Também é um caminho possível para pessoas que apreciam literatura, mitologia, cinema, sonhos e imagens, mas não exige familiaridade prévia com nenhum desses universos. Não é preciso conhecer mitos ou saber interpretar contos. Basta haver disponibilidade para se aproximar do que ressoa, inclusive quando a ressonância é discreta.

Como pode acontecer em uma sessão

Uma sessão de Contoterapia® começa pela pessoa e pelo que ela traz. A história não é escolhida para enquadrar alguém em um tema. Ela pode surgir como convite, espelho, contraste ou companhia para uma questão que já está presente no encontro.

Em alguns momentos, a terapeuta pode propor a leitura ou a recordação de um conto, uma imagem, um mito ou uma cena. Em outros, a própria fala da pessoa revela metáforas importantes: “parece que estou em um labirinto”, “sinto que perdi a minha casa”, “é como carregar uma mala que nunca foi minha”. Essas imagens podem ser acolhidas e aprofundadas com delicadeza.
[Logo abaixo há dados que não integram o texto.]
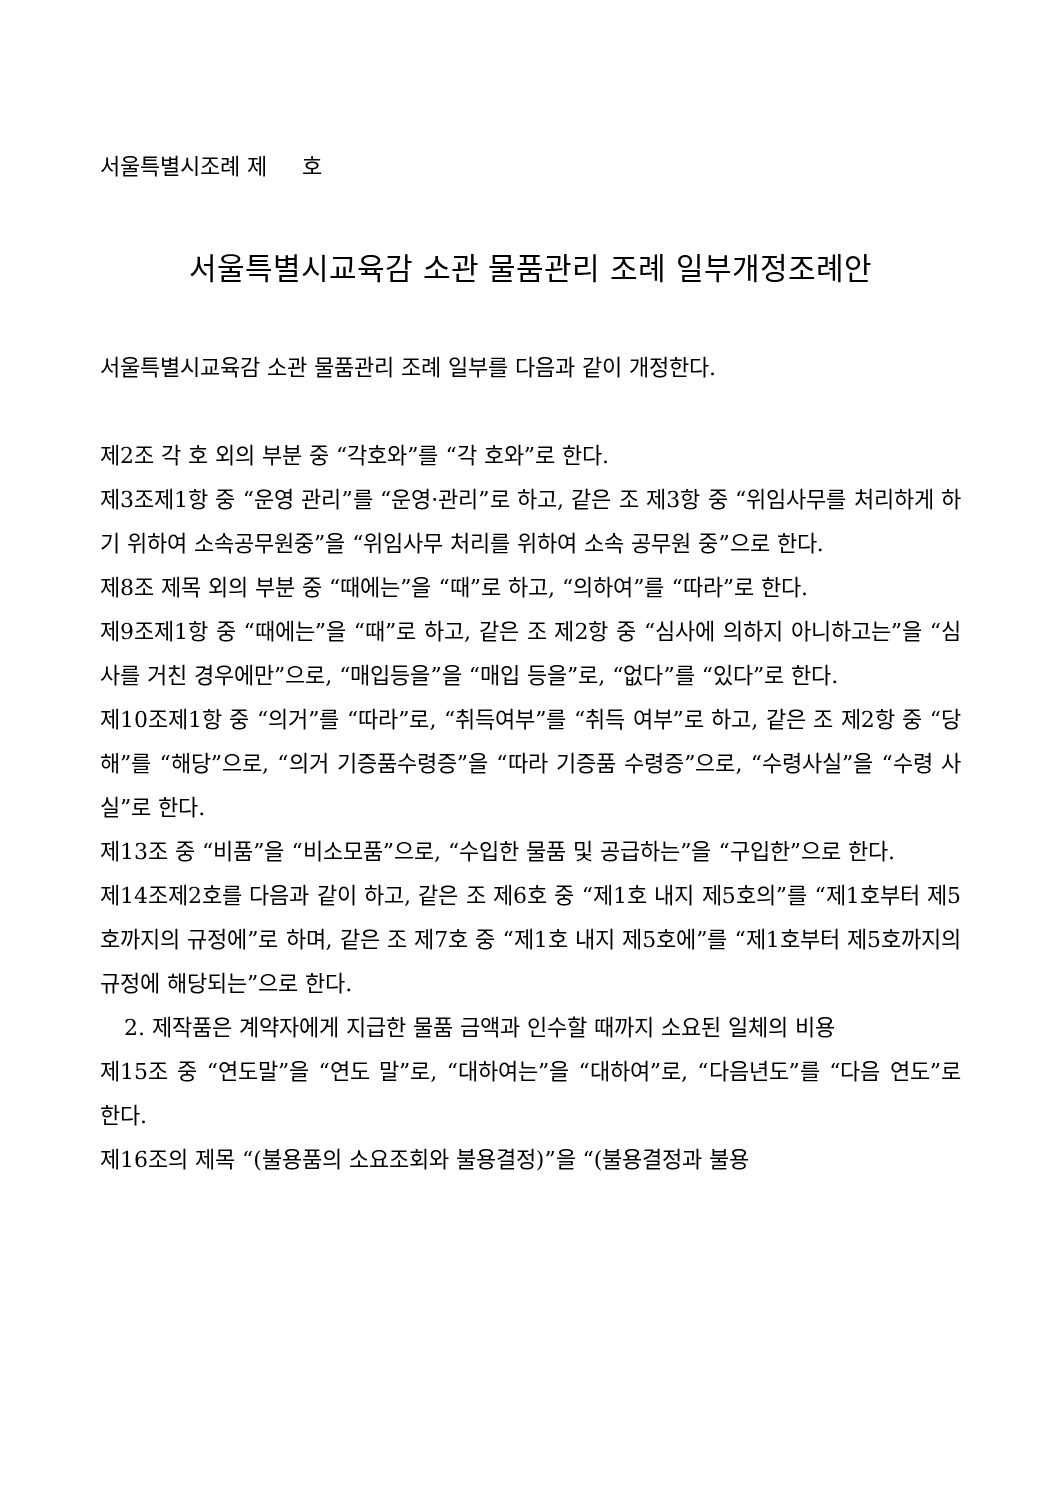서울특별시조례 제 호
서울특별시교육감 소관 물품관리 조례 일부개정조례안
서울특별시교육감 소관 물품관리 조례 일부를 다음과 같이 개정한다.
제2조 각 호 외의 부분 중 “각호와”를 “각 호와”로 한다.
제3조제1항 중 “운영 관리”를 “운영·관리”로 하고, 같은 조 제3항 중 “위임사무를 처리하게 하기 위하여 소속공무원중”을 “위임사무 처리를 위하여 소속 공무원 중”으로 한다.
제8조 제목 외의 부분 중 “때에는”을 “때”로 하고, “의하여”를 “따라”로 한다.
제9조제1항 중 “때에는”을 “때”로 하고, 같은 조 제2항 중 “심사에 의하지 아니하고는”을 “심사를 거친 경우에만”으로, “매입등을”을 “매입 등을”로, “없다”를 “있다”로 한다.
제10조제1항 중 “의거”를 “따라”로, “취득여부”를 “취득 여부”로 하고, 같은 조 제2항 중 “당해”를 “해당”으로, “의거 기증품수령증”을 “따라 기증품 수령증”으로, “수령사실”을 “수령 사실”로 한다.
제13조 중 “비품”을 “비소모품”으로, “수입한 물품 및 공급하는”을 “구입한”으로 한다.
제14조제2호를 다음과 같이 하고, 같은 조 제6호 중 “제1호 내지 제5호의”를 “제1호부터 제5호까지의 규정에”로 하며, 같은 조 제7호 중 “제1호 내지 제5호에”를 “제1호부터 제5호까지의 규정에 해당되는”으로 한다.
2. 제작품은 계약자에게 지급한 물품 금액과 인수할 때까지 소요된 일체의 비용
제15조 중 “연도말”을 “연도 말”로, “대하여는”을 “대하여”로, “다음년도”를 “다음 연도”로 한다.
제16조의 제목 “(불용품의 소요조회와 불용결정)”을 “(불용결정과 불용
O processo pode incluir conversa, silêncio, escrita, imaginação ativa e atenção às sensações que aparecem. Mas ele não segue um roteiro rígido. Há quem se aproxime das narrativas com facilidade; há quem precise de tempo para confiar nelas. Há questões que pedem mais palavra direta, outras que se mostram melhor por uma imagem. O cuidado está em não forçar uma forma única de elaboração.
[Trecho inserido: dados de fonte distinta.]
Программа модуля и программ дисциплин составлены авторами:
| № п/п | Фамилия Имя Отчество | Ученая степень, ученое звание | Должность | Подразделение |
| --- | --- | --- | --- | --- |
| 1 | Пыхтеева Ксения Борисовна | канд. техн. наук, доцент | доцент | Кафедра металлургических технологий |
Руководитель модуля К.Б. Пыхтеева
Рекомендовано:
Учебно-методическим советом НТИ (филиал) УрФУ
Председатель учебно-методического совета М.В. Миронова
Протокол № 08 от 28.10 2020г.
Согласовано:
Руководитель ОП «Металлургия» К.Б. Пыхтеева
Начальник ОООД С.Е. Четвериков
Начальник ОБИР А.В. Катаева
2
A Contoterapia® pode acontecer em atendimentos individuais ou em grupos. No espaço individual, a narrativa se aproxima da história singular de cada pessoa. Em grupo, ouvir o que uma mesma história desperta em diferentes pessoas também pode ser profundamente revelador. Sem comparação e sem a obrigação de se expor além do que é possível, a experiência coletiva mostra que certos atravessamentos humanos ganham muitas vozes.

Contoterapia® e outras formas de terapia

A Contoterapia® não precisa ser compreendida como oposição à terapia baseada na fala. A fala continua sendo parte essencial do cuidado. O que muda é a presença de outros recursos para quando a conversa racional, sozinha, parece não alcançar uma experiência inteira.

Para algumas pessoas, essa abordagem pode ser o centro de um processo terapêutico. Para outras, pode se integrar a percursos já existentes, desde que haja clareza, ética e diálogo sobre as necessidades de cuidado. Em situações de sofrimento intenso, risco à própria segurança ou necessidade de acompanhamento psiquiátrico. Uma rede de profissionais pode ser necessária.

Não há uma abordagem que sirva igualmente para todos. O que importa é encontrar um espaço em que você possa ser escutado sem pressa, sem diagnóstico precipitado e sem a exigência de transformar cada sentimento em uma conclusão.

Quando uma história começa a devolver a sua voz

Muitas vezes, a mudança não chega como uma grande revelação. Ela começa quando uma imagem fica por perto. Quando uma personagem antes incompreensível passa a provocar ternura. Quando você percebe que a porta que parecia fechada talvez não fosse a única saída. Quando uma história oferece palavras provisórias para uma experiência que parecia sem forma.

A Contoterapia® não promete apagar o que doeu nem encurtar processos que pedem maturação. Ela oferece companhia para olhar a própria história com mais presença, reconhecendo repetições, perdas, recursos e possibilidades ainda não vividas.

Se uma história, uma imagem ou uma pergunta encontrou algo em você, talvez não seja preciso resolvê-la agora. Talvez seja suficiente permitir que ela permaneça um pouco mais perto. Talvez isso já seja o começo.